Lastly, Ted Cruz. Cruz is a Tea Party republican from Texas, who has always preached religious liberty and conservative values in his politics, appealing to many republican evangelicals across the country.

Since the beginning of his term, Cruz has vowed to repeal Obamacare. Much like Marco Rubio, he supports non-federally funded medical care. He believes in a free market alternative, where competition drives prices down and improves quality. Put simply, his healthcare plan is “reigning in the federal government.”

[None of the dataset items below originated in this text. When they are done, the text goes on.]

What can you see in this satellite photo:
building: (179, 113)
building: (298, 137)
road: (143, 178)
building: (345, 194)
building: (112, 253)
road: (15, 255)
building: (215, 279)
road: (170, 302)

To prevent illegal immigration, Cruz supports increasing border security by increasing the number of patrol agents and by building a secure border with a wall. He is an opponent of Obama’s policy of amnesty, plans to increase deportations, and aims to “prohibit illegal immigrants from receiving financial benefits.” He plans to reform legal immigration by ending birthright citizenship, and by halting legal immigration in times of high unemployment, so as to protect the jobs of citizens already in the US.

Senator Cruz has been, throughout his career, very outspoken on the subject of religious liberty, which often conflicts with the interests of the LGBT community and its activists. Cruz is a staunch opponent of same gender marriage, claiming that “marriage is a sacrament between one man and one woman,” and even supported county clerk Kim Davis when she refused to issue marriage licenses after DOMA was repealed. Ted Cruz frequently associates with anti-gay activists, even attending a rally in Iowa held by Pastor Kevin Swanson who advocates for the death penalty for gay people; however, when asked about his association with Swanson, Cruz dodged the question. As senator, Cruz also supported a constitutional amendment that would define marriage as between a man and a woman, and, according to the Human Rights Campaign, has “consistently opposed granting protections to LGBT Americans,”and “both local ordinances in Texas that would protect LGBT Americans, and ENDA’s explicit federal workplace protections.”

As for racial relations, Cruz supports racial equality but has openly disparaged the Black Lives Matter movement and does not believe that police unfairly target people of color. In fact, he believes just the opposite; Cruz has been quoted as saying that the activists of BLM, “literally suggesting and embracing and celebrating the murder of police officers,” despite many protests led by the movement being peaceful. Cruz cited the death of Deputy Darren Goforth, shot while refilling his car, to defend this claim. Despite his remarks about the movement, Cruz did say, “Absolutely, black lives matter, and the consequence of President Obama and the Attorney General’s vilification of law enforcement is many more black lives have been lost.”

Finally, Senator Cruz is adamantly anti-gun control. Arguing that guns provide security and safety for our personal freedoms, he has fought against largely democratic proposals for federally mandated gun restrictions and has pledged to filibuster pro-gun control legislations. In addition, he opposed movements for restrictions on high capacity magazines and did not support the United Nations’ Arms Trade Treaty.